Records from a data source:
-- Opening Marker --

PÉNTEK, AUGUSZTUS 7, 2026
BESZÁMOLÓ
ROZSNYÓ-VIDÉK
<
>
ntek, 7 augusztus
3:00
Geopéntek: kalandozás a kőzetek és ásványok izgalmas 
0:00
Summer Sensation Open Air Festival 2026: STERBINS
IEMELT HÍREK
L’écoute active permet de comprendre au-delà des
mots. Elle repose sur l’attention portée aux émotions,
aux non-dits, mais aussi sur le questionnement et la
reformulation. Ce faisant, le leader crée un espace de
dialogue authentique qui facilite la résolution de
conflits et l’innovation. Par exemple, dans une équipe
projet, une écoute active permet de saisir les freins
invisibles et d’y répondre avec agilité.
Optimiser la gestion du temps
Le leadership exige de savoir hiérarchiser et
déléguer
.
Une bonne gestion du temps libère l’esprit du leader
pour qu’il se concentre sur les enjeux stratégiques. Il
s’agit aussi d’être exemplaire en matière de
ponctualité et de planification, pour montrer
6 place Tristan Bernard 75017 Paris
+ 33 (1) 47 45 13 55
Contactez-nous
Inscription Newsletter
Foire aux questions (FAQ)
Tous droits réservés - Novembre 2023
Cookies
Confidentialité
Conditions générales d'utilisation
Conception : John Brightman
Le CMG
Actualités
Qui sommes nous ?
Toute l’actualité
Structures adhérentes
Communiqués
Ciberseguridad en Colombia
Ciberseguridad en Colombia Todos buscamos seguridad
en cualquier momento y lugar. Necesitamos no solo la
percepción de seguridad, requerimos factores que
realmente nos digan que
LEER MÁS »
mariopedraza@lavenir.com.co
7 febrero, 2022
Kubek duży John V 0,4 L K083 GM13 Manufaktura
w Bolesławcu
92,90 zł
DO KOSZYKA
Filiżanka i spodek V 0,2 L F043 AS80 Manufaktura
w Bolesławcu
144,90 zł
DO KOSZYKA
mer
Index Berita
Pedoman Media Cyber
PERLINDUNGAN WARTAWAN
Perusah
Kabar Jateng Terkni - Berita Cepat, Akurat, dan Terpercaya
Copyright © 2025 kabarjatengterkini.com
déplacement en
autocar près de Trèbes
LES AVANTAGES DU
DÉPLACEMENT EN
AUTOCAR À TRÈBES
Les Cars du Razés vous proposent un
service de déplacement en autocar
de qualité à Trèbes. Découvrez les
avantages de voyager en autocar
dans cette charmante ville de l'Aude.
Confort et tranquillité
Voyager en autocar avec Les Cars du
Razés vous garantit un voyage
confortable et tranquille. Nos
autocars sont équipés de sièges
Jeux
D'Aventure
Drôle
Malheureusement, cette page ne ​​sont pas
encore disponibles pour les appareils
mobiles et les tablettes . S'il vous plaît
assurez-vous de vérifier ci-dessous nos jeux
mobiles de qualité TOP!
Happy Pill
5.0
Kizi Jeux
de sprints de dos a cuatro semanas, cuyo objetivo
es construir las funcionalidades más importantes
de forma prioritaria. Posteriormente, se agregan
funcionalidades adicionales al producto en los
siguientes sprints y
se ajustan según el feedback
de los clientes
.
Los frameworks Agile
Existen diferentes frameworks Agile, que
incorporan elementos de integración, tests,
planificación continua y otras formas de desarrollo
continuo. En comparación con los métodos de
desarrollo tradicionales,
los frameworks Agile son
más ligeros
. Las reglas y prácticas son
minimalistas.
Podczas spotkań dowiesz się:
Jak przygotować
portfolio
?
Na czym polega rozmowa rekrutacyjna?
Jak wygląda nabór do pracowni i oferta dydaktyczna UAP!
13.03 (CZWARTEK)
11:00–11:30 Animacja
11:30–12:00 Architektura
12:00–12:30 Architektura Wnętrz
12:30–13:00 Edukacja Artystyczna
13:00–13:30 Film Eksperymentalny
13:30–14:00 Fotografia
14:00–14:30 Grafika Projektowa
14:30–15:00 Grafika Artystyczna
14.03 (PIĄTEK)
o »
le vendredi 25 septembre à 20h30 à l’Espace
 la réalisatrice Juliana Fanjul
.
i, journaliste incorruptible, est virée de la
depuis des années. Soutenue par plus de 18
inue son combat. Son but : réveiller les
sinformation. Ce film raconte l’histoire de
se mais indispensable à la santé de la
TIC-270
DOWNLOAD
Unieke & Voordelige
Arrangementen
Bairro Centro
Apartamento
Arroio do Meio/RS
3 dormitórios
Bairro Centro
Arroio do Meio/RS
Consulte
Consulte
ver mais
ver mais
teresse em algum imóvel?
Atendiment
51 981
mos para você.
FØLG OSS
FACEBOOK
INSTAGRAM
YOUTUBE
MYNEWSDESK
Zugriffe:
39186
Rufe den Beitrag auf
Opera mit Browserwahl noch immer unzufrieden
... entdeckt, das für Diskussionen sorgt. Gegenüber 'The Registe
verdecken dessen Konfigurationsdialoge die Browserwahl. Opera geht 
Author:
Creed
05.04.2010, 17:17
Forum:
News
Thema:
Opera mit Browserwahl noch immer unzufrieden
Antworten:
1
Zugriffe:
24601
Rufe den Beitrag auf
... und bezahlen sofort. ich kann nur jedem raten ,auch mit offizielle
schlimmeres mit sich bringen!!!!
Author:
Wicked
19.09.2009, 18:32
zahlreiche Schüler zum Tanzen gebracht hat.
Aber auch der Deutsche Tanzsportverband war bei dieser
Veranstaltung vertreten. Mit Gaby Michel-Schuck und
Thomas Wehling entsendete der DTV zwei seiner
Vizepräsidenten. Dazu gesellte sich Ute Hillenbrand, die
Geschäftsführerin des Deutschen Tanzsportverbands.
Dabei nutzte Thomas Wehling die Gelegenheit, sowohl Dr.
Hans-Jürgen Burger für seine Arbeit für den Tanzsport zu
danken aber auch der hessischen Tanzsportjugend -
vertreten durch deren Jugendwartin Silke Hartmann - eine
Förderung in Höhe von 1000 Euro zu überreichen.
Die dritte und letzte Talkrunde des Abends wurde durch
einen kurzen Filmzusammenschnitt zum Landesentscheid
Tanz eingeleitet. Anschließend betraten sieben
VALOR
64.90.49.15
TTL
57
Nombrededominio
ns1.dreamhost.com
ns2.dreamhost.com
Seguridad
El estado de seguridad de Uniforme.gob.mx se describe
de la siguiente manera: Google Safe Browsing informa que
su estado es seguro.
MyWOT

-- Closing Marker --

Please format the lines of the records as a JSON list of strings, one string per line with blank lines left out, starting with the first line of the records and going on through the line with "dialogue authentique qui".

[Your response]:
[
  "PÉNTEK, AUGUSZTUS 7, 2026",
  "BESZÁMOLÓ",
  "ROZSNYÓ-VIDÉK",
  "<",
  ">",
  "ntek, 7 augusztus",
  "3:00",
  "Geopéntek: kalandozás a kőzetek és ásványok izgalmas ",
  "0:00",
  "Summer Sensation Open Air Festival 2026: STERBINS",
  "IEMELT HÍREK",
  "L’écoute active permet de comprendre au-delà des",
  "mots. Elle repose sur l’attention portée aux émotions,",
  "aux non-dits, mais aussi sur le questionnement et la",
  "reformulation. Ce faisant, le leader crée un espace de",
  "dialogue authentique qui facilite la résolution de"
]